» **WHAT TO WORK ON**
All entries are to be returned verbatim.

» **LISTED ENTRIES**
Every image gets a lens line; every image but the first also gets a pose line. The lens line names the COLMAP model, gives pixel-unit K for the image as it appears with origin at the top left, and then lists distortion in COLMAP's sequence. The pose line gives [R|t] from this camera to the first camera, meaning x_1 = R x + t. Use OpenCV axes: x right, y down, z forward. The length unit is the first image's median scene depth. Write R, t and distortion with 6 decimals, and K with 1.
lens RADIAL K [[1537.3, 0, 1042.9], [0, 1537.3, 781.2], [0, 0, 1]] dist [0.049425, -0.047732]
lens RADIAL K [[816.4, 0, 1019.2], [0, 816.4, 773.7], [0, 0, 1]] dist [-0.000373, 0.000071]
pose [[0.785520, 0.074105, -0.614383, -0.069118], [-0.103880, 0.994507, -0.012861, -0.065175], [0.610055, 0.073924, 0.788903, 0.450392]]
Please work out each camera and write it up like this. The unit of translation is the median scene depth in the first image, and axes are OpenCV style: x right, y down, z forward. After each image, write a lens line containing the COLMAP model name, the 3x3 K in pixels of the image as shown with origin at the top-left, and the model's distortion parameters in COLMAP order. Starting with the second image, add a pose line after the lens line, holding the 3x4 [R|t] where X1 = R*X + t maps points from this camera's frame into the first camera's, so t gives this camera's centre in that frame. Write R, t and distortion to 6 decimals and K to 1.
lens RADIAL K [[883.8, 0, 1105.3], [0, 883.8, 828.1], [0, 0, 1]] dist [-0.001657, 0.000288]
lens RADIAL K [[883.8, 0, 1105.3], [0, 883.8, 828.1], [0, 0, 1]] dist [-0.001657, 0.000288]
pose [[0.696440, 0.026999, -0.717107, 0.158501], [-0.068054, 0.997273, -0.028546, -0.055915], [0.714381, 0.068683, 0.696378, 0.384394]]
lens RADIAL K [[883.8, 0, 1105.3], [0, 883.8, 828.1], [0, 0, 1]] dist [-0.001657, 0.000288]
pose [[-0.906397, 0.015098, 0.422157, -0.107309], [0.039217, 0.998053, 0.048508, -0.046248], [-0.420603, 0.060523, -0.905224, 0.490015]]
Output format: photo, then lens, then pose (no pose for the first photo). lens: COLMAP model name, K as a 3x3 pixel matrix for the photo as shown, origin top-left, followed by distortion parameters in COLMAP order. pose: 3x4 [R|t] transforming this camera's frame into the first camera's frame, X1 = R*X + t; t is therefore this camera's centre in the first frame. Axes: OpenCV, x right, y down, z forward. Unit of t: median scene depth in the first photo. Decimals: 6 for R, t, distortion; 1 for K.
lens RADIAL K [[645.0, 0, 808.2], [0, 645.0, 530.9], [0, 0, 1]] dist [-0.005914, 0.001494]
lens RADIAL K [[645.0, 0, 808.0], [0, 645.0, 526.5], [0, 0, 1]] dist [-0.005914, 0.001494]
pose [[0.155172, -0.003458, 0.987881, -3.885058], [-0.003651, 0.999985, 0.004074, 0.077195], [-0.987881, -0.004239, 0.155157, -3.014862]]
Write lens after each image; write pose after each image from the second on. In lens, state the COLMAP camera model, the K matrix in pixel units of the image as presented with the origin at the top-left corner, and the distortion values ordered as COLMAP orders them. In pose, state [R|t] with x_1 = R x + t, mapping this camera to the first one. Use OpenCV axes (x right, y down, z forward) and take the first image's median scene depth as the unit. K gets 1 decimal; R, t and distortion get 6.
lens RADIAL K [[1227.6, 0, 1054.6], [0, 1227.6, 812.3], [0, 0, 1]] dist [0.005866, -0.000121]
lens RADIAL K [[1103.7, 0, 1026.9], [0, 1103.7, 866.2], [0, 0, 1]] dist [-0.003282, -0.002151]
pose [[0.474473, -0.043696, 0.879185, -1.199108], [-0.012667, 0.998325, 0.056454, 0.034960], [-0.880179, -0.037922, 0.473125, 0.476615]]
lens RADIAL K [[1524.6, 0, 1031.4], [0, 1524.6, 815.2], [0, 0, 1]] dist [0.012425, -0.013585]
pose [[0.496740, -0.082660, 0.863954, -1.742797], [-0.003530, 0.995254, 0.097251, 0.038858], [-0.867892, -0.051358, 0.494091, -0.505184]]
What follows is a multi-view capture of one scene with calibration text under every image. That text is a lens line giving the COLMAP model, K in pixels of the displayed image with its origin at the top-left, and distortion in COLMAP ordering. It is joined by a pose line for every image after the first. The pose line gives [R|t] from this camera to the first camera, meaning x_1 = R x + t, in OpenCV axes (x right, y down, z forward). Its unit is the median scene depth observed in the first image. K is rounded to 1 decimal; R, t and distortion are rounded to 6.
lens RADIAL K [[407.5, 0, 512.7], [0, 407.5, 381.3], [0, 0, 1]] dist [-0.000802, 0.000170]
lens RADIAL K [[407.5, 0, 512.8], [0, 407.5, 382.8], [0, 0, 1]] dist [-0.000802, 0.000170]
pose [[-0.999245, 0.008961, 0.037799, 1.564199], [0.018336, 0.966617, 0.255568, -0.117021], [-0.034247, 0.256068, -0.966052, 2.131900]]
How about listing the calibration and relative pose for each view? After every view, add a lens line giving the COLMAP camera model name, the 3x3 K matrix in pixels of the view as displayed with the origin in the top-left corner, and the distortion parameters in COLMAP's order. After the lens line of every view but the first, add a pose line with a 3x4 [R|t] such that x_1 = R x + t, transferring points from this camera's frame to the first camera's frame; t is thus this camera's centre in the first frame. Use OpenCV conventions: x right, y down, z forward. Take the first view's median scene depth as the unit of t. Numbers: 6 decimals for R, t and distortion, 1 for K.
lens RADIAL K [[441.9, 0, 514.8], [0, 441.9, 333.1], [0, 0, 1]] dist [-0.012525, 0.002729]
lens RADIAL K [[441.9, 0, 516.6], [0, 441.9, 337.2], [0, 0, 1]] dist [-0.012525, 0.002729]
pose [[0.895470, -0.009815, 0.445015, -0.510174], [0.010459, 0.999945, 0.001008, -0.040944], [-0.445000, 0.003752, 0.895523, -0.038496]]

» **WRITTEN SOLUTION**
Every image gets a lens line; every image but the first also gets a pose line. The lens line names the COLMAP model, gives pixel-unit K for the image as it appears with origin at the top left, and then lists distortion in COLMAP's sequence. The pose line gives [R|t] from this camera to the first camera, meaning x_1 = R x + t. Use OpenCV axes: x right, y down, z forward. The length unit is the first image's median scene depth. Write R, t and distortion with 6 decimals, and K with 1.
lens RADIAL K [[1537.3, 0, 1042.9], [0, 1537.3, 781.2], [0, 0, 1]] dist [0.049425, -0.047732]
lens RADIAL K [[816.4, 0, 1019.2], [0, 816.4, 773.7], [0, 0, 1]] dist [-0.000373, 0.000071]
pose [[0.785520, 0.074105, -0.614383, -0.069118], [-0.103880, 0.994507, -0.012861, -0.065175], [0.610055, 0.073924, 0.788903, 0.450392]]
Please work out each camera and write it up like this. The unit of translation is the median scene depth in the first image, and axes are OpenCV style: x right, y down, z forward. After each image, write a lens line containing the COLMAP model name, the 3x3 K in pixels of the image as shown with origin at the top-left, and the model's distortion parameters in COLMAP order. Starting with the second image, add a pose line after the lens line, holding the 3x4 [R|t] where X1 = R*X + t maps points from this camera's frame into the first camera's, so t gives this camera's centre in that frame. Write R, t and distortion to 6 decimals and K to 1.
lens RADIAL K [[883.8, 0, 1105.3], [0, 883.8, 828.1], [0, 0, 1]] dist [-0.001657, 0.000288]
lens RADIAL K [[883.8, 0, 1105.3], [0, 883.8, 828.1], [0, 0, 1]] dist [-0.001657, 0.000288]
pose [[0.696440, 0.026999, -0.717107, 0.158501], [-0.068054, 0.997273, -0.028546, -0.055915], [0.714381, 0.068683, 0.696378, 0.384394]]
lens RADIAL K [[883.8, 0, 1105.3], [0, 883.8, 828.1], [0, 0, 1]] dist [-0.001657, 0.000288]
pose [[-0.906397, 0.015098, 0.422157, -0.107309], [0.039217, 0.998053, 0.048508, -0.046248], [-0.420603, 0.060523, -0.905224, 0.490015]]
Output format: photo, then lens, then pose (no pose for the first photo). lens: COLMAP model name, K as a 3x3 pixel matrix for the photo as shown, origin top-left, followed by distortion parameters in COLMAP order. pose: 3x4 [R|t] transforming this camera's frame into the first camera's frame, X1 = R*X + t; t is therefore this camera's centre in the first frame. Axes: OpenCV, x right, y down, z forward. Unit of t: median scene depth in the first photo. Decimals: 6 for R, t, distortion; 1 for K.
lens RADIAL K [[645.0, 0, 808.2], [0, 645.0, 530.9], [0, 0, 1]] dist [-0.005914, 0.001494]
lens RADIAL K [[645.0, 0, 808.0], [0, 645.0, 526.5], [0, 0, 1]] dist [-0.005914, 0.001494]
pose [[0.155172, -0.003458, 0.987881, -3.885058], [-0.003651, 0.999985, 0.004074, 0.077195], [-0.987881, -0.004239, 0.155157, -3.014862]]
Write lens after each image; write pose after each image from the second on. In lens, state the COLMAP camera model, the K matrix in pixel units of the image as presented with the origin at the top-left corner, and the distortion values ordered as COLMAP orders them. In pose, state [R|t] with x_1 = R x + t, mapping this camera to the first one. Use OpenCV axes (x right, y down, z forward) and take the first image's median scene depth as the unit. K gets 1 decimal; R, t and distortion get 6.
lens RADIAL K [[1227.6, 0, 1054.6], [0, 1227.6, 812.3], [0, 0, 1]] dist [0.005866, -0.000121]
lens RADIAL K [[1103.7, 0, 1026.9], [0, 1103.7, 866.2], [0, 0, 1]] dist [-0.003282, -0.002151]
pose [[0.474473, -0.043696, 0.879185, -1.199108], [-0.012667, 0.998325, 0.056454, 0.034960], [-0.880179, -0.037922, 0.473125, 0.476615]]
lens RADIAL K [[1524.6, 0, 1031.4], [0, 1524.6, 815.2], [0, 0, 1]] dist [0.012425, -0.013585]
pose [[0.496740, -0.082660, 0.863954, -1.742797], [-0.003530, 0.995254, 0.097251, 0.038858], [-0.867892, -0.051358, 0.494091, -0.505184]]
What follows is a multi-view capture of one scene with calibration text under every image. That text is a lens line giving the COLMAP model, K in pixels of the displayed image with its origin at the top-left, and distortion in COLMAP ordering. It is joined by a pose line for every image after the first. The pose line gives [R|t] from this camera to the first camera, meaning x_1 = R x + t, in OpenCV axes (x right, y down, z forward). Its unit is the median scene depth observed in the first image. K is rounded to 1 decimal; R, t and distortion are rounded to 6.
lens RADIAL K [[407.5, 0, 512.7], [0, 407.5, 381.3], [0, 0, 1]] dist [-0.000802, 0.000170]
lens RADIAL K [[407.5, 0, 512.8], [0, 407.5, 382.8], [0, 0, 1]] dist [-0.000802, 0.000170]
pose [[-0.999245, 0.008961, 0.037799, 1.564199], [0.018336, 0.966617, 0.255568, -0.117021], [-0.034247, 0.256068, -0.966052, 2.131900]]
How about listing the calibration and relative pose for each view? After every view, add a lens line giving the COLMAP camera model name, the 3x3 K matrix in pixels of the view as displayed with the origin in the top-left corner, and the distortion parameters in COLMAP's order. After the lens line of every view but the first, add a pose line with a 3x4 [R|t] such that x_1 = R x + t, transferring points from this camera's frame to the first camera's frame; t is thus this camera's centre in the first frame. Use OpenCV conventions: x right, y down, z forward. Take the first view's median scene depth as the unit of t. Numbers: 6 decimals for R, t and distortion, 1 for K.
lens RADIAL K [[441.9, 0, 514.8], [0, 441.9, 333.1], [0, 0, 1]] dist [-0.012525, 0.002729]
lens RADIAL K [[441.9, 0, 516.6], [0, 441.9, 337.2], [0, 0, 1]] dist [-0.012525, 0.002729]
pose [[0.895470, -0.009815, 0.445015, -0.510174], [0.010459, 0.999945, 0.001008, -0.040944], [-0.445000, 0.003752, 0.895523, -0.038496]]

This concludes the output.